- Alıntı Metin
Leos Carax, uzun metrajlı her filmini mutlaka siyah-beyaz bir sahneyle açıyor ve son filmi dışındaki tüm filmlerinde yine sahne geçişlerinde hatırı sayılır kararma-açılma kullanıyordu. Fransız Yeni Dalgası’nın kısmen alametlerinden sayılan tek planlık uzun çekimler gibi. Denis Lavant’ın yanı sıra, ilk filminden beri vazgeçemediği isimlerden Michel Piccolo’yu kısa da olsa bir sahnede yine görebildik. Bunlar, Carax’ın sinema perdesi üzerinde bırakmayı sevdiği izler olarak akla ilk gelenler. Shostakovich Ölüm Marşı dışında, Holy Motors’a damgasını vuran orjinal müzik, Eva Mendes dışındaki bir diğer popüler karakter olan Kylie Minogue’un “Who Were We” adlı şarkısıydı. Bu şarkı ve onun sözleri göz önüne alındığında, hakikaten Carax’ın cehennem tasvirli döngüsü tamamlanıyordu: Kimdik, kimiz biz?

- Kayıtlı Veriler

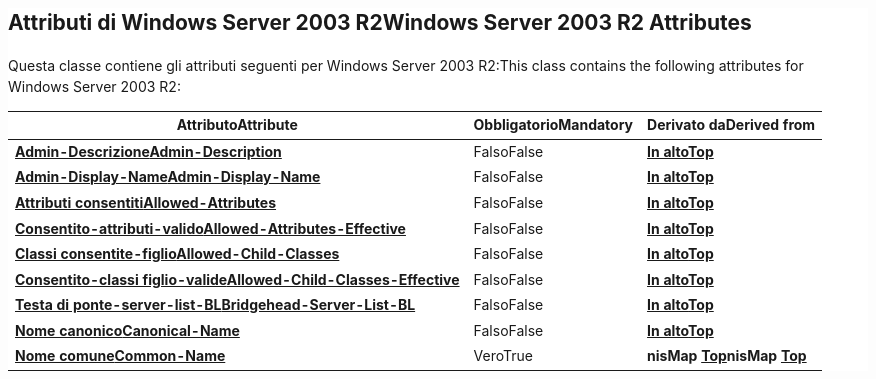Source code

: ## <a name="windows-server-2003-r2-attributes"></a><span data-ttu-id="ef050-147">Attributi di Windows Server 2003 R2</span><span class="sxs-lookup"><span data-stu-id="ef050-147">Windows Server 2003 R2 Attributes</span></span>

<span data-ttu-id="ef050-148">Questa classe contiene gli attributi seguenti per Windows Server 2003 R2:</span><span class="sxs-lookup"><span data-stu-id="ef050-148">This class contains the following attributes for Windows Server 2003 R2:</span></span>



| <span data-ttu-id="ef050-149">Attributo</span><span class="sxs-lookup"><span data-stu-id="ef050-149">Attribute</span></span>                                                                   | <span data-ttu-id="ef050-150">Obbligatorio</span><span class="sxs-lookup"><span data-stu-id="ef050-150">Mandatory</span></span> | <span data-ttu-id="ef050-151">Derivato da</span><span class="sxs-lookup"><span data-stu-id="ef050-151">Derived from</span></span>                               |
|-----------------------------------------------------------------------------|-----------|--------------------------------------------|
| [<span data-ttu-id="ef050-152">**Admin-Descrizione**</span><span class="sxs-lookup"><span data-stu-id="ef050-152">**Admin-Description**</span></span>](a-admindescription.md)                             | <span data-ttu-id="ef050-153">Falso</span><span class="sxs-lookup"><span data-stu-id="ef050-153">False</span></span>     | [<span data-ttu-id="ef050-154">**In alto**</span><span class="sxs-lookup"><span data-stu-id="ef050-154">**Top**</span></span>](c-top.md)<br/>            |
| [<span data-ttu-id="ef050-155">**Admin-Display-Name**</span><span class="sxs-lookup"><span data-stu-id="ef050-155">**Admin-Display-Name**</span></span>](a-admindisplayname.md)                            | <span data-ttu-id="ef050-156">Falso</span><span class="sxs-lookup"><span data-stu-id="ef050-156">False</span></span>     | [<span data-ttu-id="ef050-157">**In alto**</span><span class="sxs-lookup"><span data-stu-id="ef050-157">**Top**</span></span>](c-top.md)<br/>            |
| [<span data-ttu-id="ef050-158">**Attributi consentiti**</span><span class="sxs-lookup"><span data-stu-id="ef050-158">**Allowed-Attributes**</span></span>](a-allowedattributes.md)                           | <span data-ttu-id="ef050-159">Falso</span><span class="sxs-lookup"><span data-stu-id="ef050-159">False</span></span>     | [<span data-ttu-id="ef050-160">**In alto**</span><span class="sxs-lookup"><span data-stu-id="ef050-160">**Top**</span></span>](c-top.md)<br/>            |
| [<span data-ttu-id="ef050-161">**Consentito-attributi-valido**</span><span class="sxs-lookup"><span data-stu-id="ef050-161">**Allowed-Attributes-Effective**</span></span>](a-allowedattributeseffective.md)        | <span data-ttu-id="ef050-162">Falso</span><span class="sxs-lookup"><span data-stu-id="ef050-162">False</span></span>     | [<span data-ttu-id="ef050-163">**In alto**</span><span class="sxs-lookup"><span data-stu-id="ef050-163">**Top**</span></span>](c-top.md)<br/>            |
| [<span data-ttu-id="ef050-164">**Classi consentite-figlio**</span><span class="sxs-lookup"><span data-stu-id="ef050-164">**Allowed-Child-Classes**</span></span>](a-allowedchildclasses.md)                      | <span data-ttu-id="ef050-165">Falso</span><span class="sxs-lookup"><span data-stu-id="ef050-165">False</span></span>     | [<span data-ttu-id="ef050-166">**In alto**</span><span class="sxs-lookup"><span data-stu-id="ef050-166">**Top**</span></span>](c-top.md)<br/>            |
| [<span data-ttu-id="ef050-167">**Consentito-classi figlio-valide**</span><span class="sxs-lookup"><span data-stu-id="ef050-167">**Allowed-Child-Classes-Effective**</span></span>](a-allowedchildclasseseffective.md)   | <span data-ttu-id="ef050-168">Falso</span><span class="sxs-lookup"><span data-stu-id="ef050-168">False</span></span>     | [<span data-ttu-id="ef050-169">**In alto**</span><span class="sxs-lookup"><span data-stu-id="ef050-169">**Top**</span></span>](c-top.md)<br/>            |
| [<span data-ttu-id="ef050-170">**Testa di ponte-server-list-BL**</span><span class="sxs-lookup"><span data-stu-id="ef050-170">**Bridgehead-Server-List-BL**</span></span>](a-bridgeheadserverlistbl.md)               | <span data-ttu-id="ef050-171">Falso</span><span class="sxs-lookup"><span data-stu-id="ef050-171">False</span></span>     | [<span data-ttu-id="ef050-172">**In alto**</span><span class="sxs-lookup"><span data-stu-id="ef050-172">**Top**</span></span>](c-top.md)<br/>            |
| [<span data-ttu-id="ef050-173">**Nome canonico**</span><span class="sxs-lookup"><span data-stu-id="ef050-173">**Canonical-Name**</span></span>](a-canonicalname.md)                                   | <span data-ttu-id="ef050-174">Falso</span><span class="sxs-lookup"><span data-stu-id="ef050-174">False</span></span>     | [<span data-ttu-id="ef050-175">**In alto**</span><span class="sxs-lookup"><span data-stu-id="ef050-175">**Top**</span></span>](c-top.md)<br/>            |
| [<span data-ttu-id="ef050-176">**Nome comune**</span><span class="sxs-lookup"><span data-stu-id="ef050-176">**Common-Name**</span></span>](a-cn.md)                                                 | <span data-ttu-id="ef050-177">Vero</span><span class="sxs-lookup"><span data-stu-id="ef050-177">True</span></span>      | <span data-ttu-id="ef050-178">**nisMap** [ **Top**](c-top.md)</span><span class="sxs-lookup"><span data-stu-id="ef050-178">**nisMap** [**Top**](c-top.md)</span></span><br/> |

- Görevler ve Alıştırmalar
A: Satırlar bölümünün en başından başlayıp "Server 2003 R2:</span></span>" ifadesinin geçtiği satırla biten kısmı, iki uç da dahil olmak üzere, aynen aktarır mısın? Resimleri cevaba koyma.
B: Leos Carax'ın sineması ve Holy Motors üzerine olan yazıyı, son cümlesinin ardından sürdürerek tamamlar mısın?

- Alıştırma Cevapları
A:
Source code

: ## <a name="windows-server-2003-r2-attributes"></a><span data-ttu-id="ef050-147">Attributi di Windows Server 2003 R2</span><span class="sxs-lookup"><span data-stu-id="ef050-147">Windows Server 2003 R2 Attributes</span></span>

<span data-ttu-id="ef050-148">Questa classe contiene gli attributi seguenti per Windows Server 2003 R2:</span><span class="sxs-lookup"><span data-stu-id="ef050-148">This class contains the following attributes for Windows Server 2003 R2:</span></span>

B:
Bu Oscar’lık beraber ve solo hayatlar geçidini izlerken, birbirine eklemlenmiş imaj ve enstantanelerin izini sürerken, bir ara, güzel şoför Celine’in trafikte kızgınlığını ifade etmek için söylediği gibi “tekerlekli ektoplazma”ya dönüşüp dönüşmediğimizi sormak geliyor insanın aklına. Filmin etkileyici finalinde “Holy Motors” şirketinin garajına çekilen arabaların, o kuğu gibi süzülen limuzinlerin son marifeti(?) öyle zannederim Pixar’ın bol ödüllü teknoloji harikası malum animasyon filmine tatlı bir göndermeydi.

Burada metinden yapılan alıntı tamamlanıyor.